■ Assigned task: Where the line holding "text_box [287, 287, 913, 876]" appears, start copying, and continue exactly through the last line of the listing, skipping pictures.

■ Extracted information:
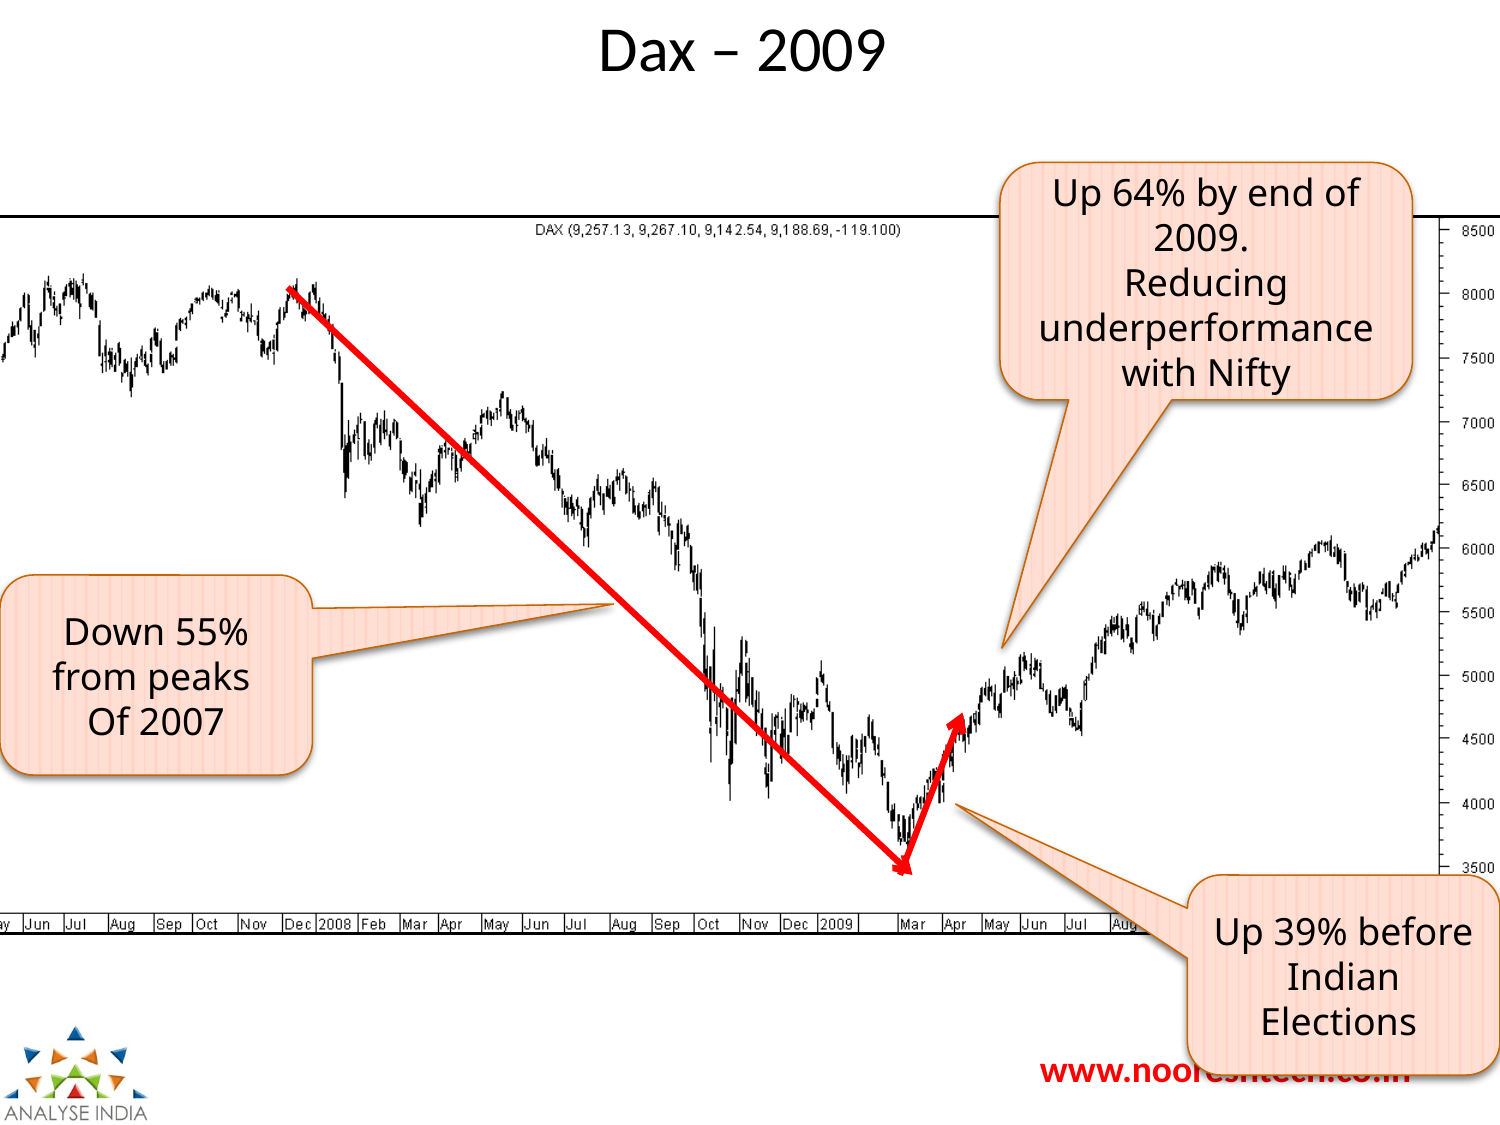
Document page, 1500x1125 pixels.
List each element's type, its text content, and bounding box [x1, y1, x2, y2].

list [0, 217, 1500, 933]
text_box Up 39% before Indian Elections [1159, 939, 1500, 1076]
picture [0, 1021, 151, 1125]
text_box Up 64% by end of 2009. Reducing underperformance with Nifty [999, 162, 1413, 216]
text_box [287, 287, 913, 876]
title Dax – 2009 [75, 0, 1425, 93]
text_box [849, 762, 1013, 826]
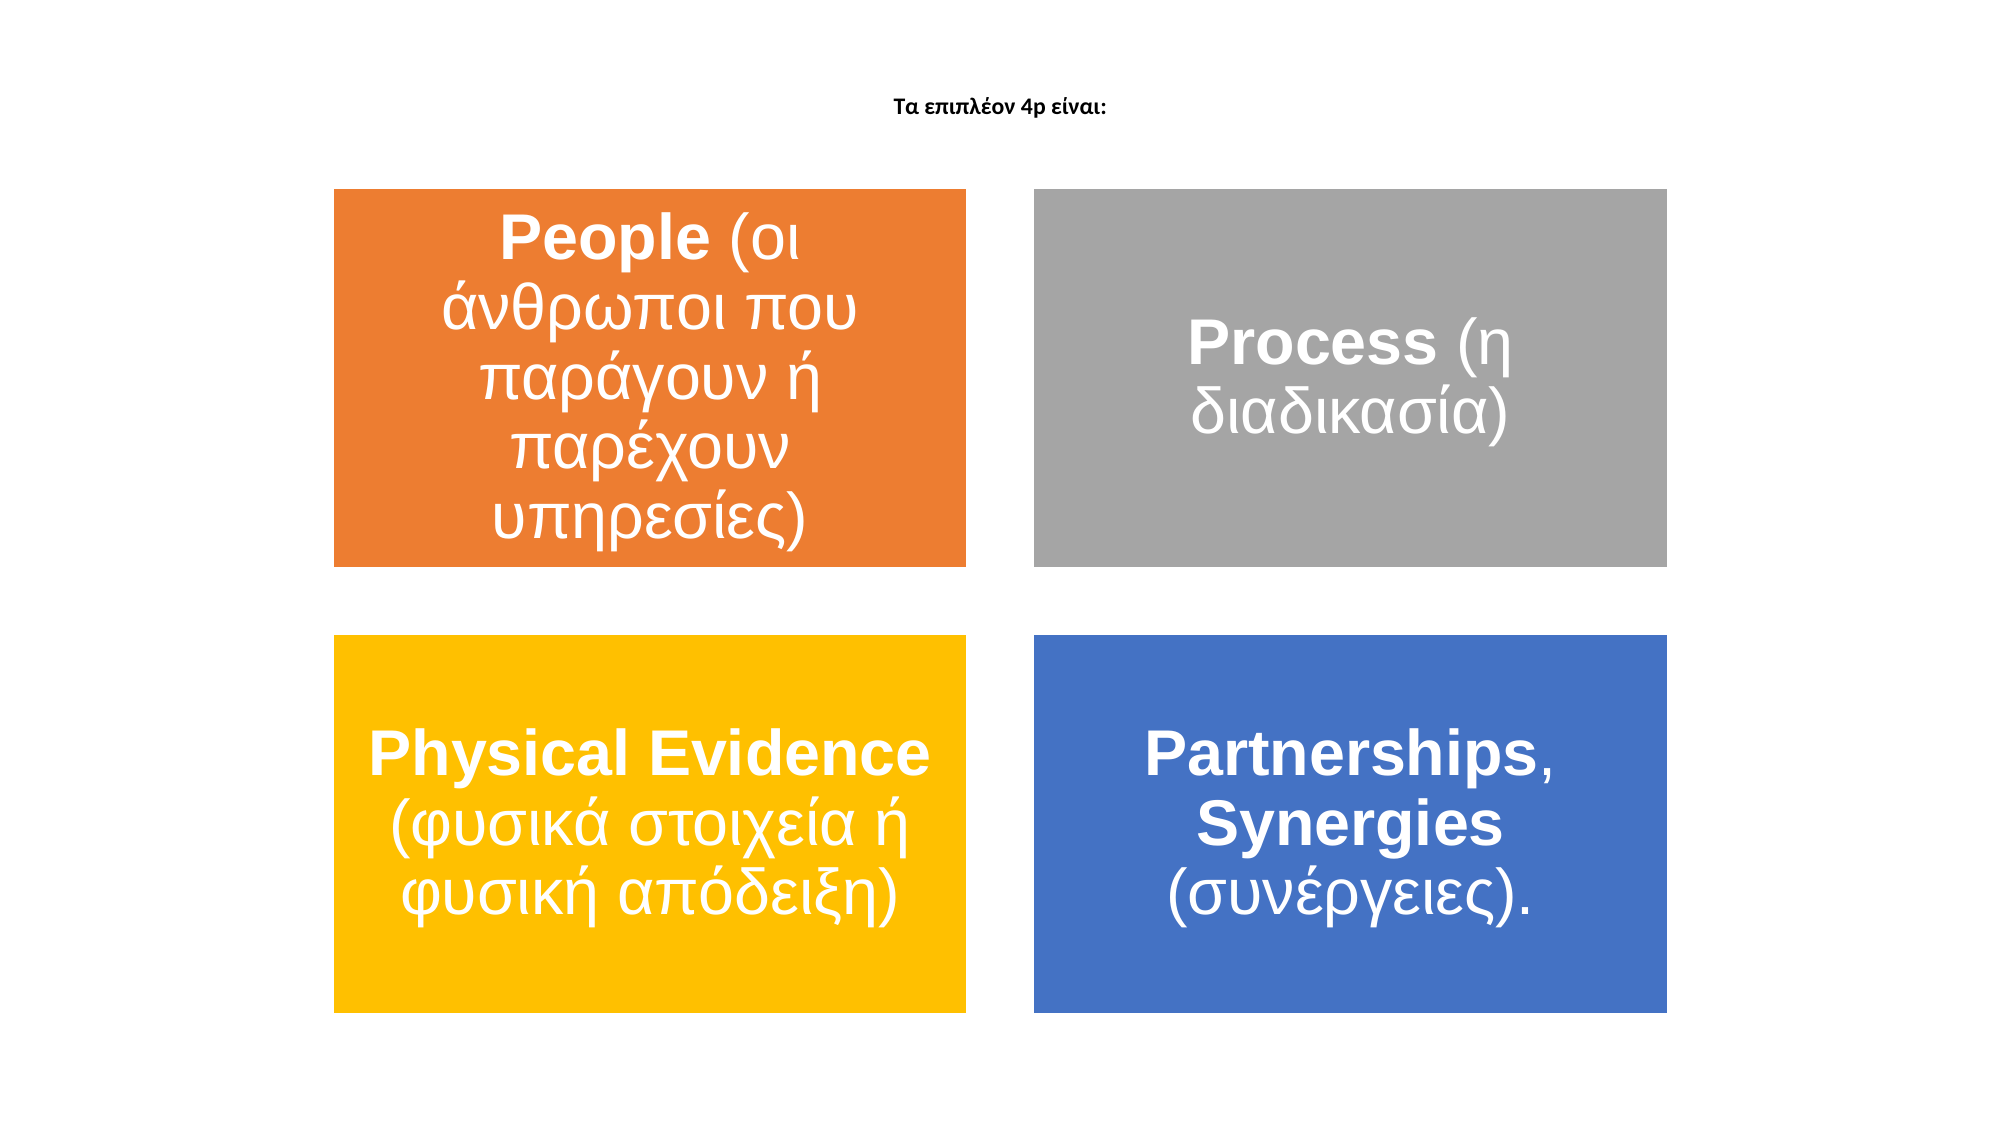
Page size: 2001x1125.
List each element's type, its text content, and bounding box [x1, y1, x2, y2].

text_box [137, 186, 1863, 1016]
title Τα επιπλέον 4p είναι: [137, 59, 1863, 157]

■ Exercise result:
text_box [287, 287, 913, 876]
title Dax – 2009 [75, 0, 1425, 93]
text_box [849, 762, 1013, 826]
Page size: 2001x1125.
List each element's type, its text content, and bounding box [x1, y1, x2, y2].

text_box [137, 186, 1863, 1016]
title Τα επιπλέον 4p είναι: [137, 59, 1863, 157]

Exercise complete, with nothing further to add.